【紀元曙光】2020年10月31日

1年前のこの日、沖縄の首里城が燃えた。
▼正殿は全焼であった。小欄の筆者はテレビで見ただけであるが、夜空全体を赤く照らす炎を、現実のものと受け入れることができなかった。地元住民の方々が、涙あふれる目で首里城の最期を見届けようとしていた表情を、忘れることはできない。
▼燃え尽きた首里城は、可能な限り忠実に復元されたものである。2019年1月、30年に渡る工事が完成した。琉球王朝時代からの実物ではないが、それを象徴と仰ぎ、誇りに思う沖縄の人々にとっては、まさに琉球文化を今に伝える心の王城だったのだ。もちろん全ての日本人にとって、首里城は宝である。

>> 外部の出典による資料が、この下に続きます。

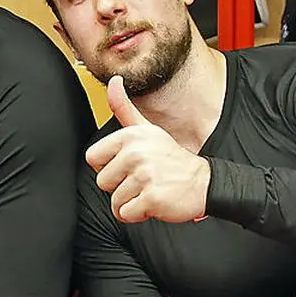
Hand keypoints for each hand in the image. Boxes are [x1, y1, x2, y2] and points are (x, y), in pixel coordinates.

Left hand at [85, 76, 210, 223]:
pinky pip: (126, 214)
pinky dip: (138, 214)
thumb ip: (124, 108)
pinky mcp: (152, 198)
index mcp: (130, 136)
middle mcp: (136, 153)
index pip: (93, 158)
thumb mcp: (147, 129)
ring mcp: (144, 176)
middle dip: (120, 187)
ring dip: (130, 202)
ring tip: (149, 190)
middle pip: (103, 182)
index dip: (108, 166)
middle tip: (142, 180)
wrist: (203, 182)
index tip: (128, 165)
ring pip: (114, 201)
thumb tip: (113, 82)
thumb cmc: (170, 158)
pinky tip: (153, 202)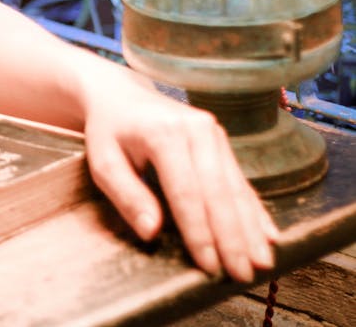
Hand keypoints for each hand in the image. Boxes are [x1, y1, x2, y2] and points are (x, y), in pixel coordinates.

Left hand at [82, 77, 278, 281]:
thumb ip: (127, 195)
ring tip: (262, 263)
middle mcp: (196, 130)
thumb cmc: (108, 132)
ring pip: (235, 188)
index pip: (186, 192)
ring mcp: (212, 133)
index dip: (199, 232)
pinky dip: (254, 210)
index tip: (209, 265)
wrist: (120, 95)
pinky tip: (268, 235)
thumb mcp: (103, 161)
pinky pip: (239, 180)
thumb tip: (152, 232)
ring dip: (250, 229)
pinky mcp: (220, 140)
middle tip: (244, 275)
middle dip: (232, 238)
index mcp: (164, 134)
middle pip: (218, 192)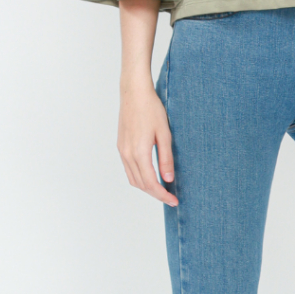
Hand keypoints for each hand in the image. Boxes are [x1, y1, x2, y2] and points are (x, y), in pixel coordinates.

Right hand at [117, 77, 178, 206]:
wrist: (134, 92)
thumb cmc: (151, 109)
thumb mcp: (164, 133)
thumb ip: (166, 157)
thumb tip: (168, 179)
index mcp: (139, 153)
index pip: (151, 183)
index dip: (163, 195)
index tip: (174, 201)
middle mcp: (127, 154)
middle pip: (141, 184)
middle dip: (156, 194)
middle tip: (170, 197)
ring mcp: (122, 150)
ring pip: (133, 178)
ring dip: (146, 187)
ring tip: (162, 188)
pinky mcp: (121, 145)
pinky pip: (128, 169)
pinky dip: (139, 177)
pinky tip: (149, 175)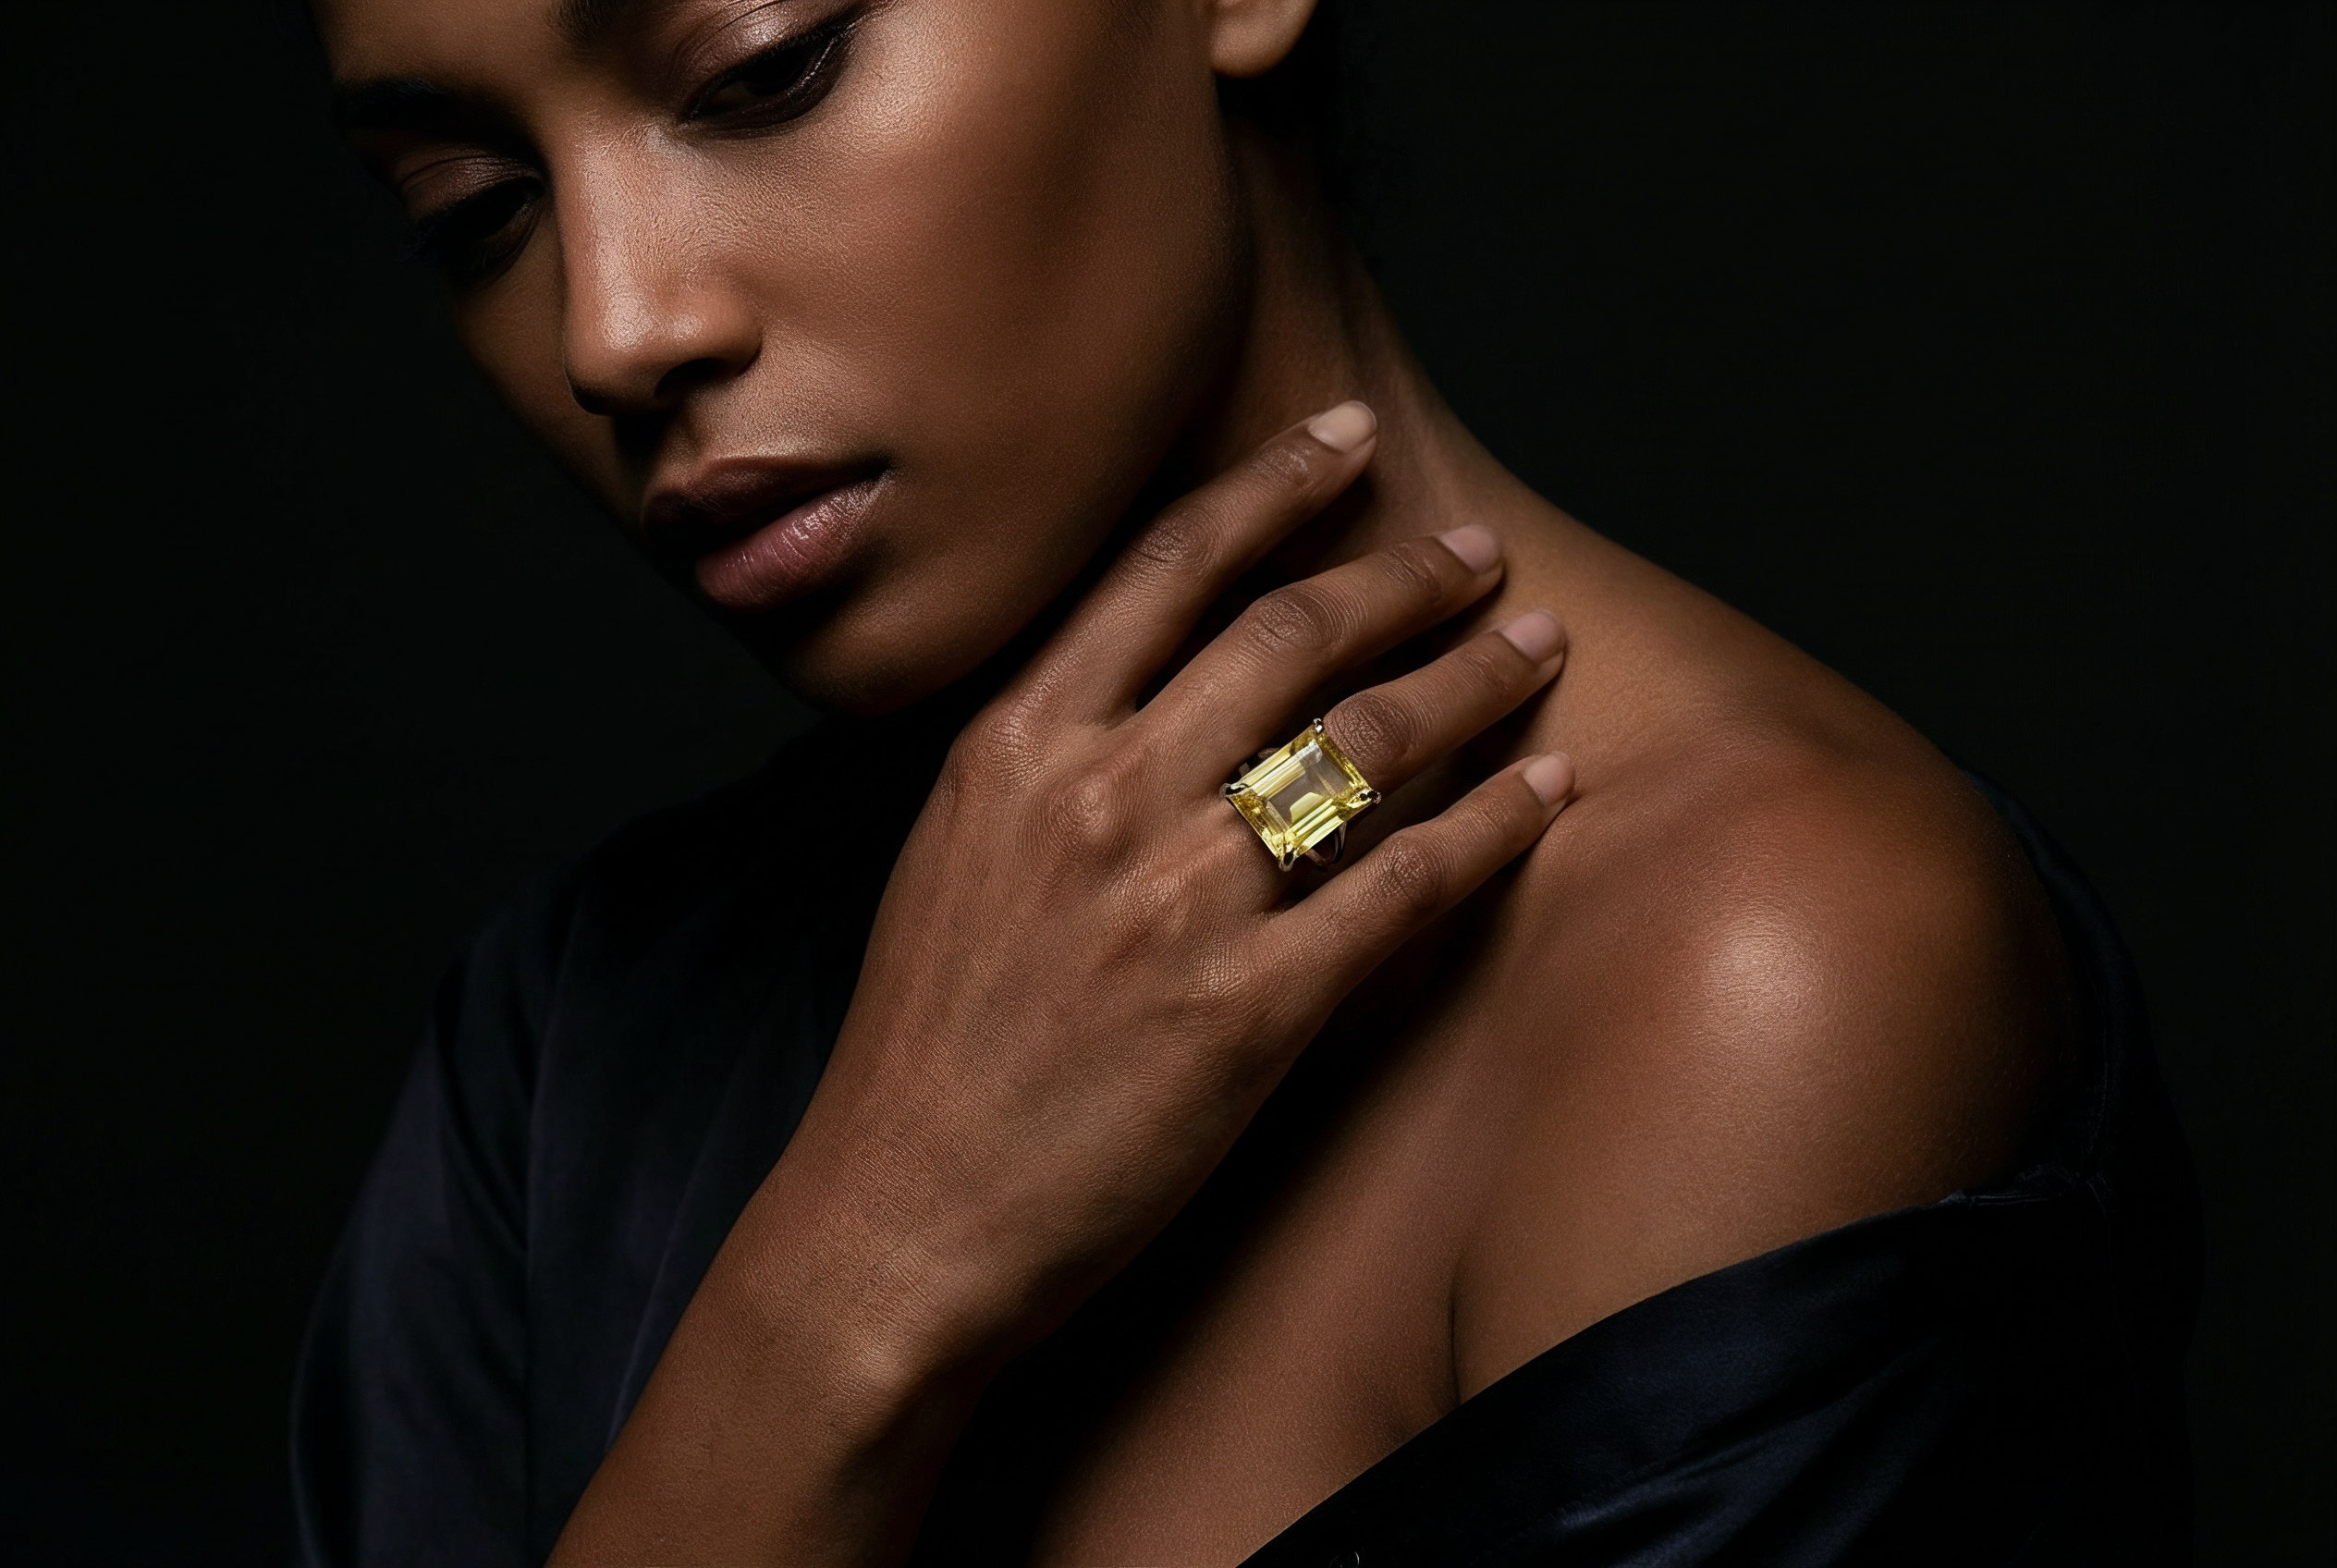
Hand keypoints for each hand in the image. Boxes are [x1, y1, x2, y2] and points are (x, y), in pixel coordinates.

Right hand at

▼再建には、巨額の費用がかかるのだろう。だが、国や県の公的責務と、日本人の、あえて言えば災難に屈しない国民精神の二面から、それをやらなければならない。単なる観光振興ではない。文化を軽んじる国に、未来はないからだ。2016年の地震で大被害を受けた熊本城も、着実に修復が進んでいる。日本人の修復技術はすごいもので、石垣の石ひとつでも忠実に再現して積み直すのだ。中国では、こうはいくまい。
▼私事ながら、小欄の筆者も4年前に首里城を訪れて大いに感銘を受けた。琉球王国は、その地理的条件と、中国大陸および日本本土との二方面外交の知恵を生かして、なんと450年の王朝を保った。もちろんそれには多大な困難があり、特に薩摩藩による琉球への圧迫は苛烈だったが、世界史的に見ても、稀有な成功例と言ってよい。
▼筆者は東京の人間だが、沖縄が大好きである。それが申したくて、書いた。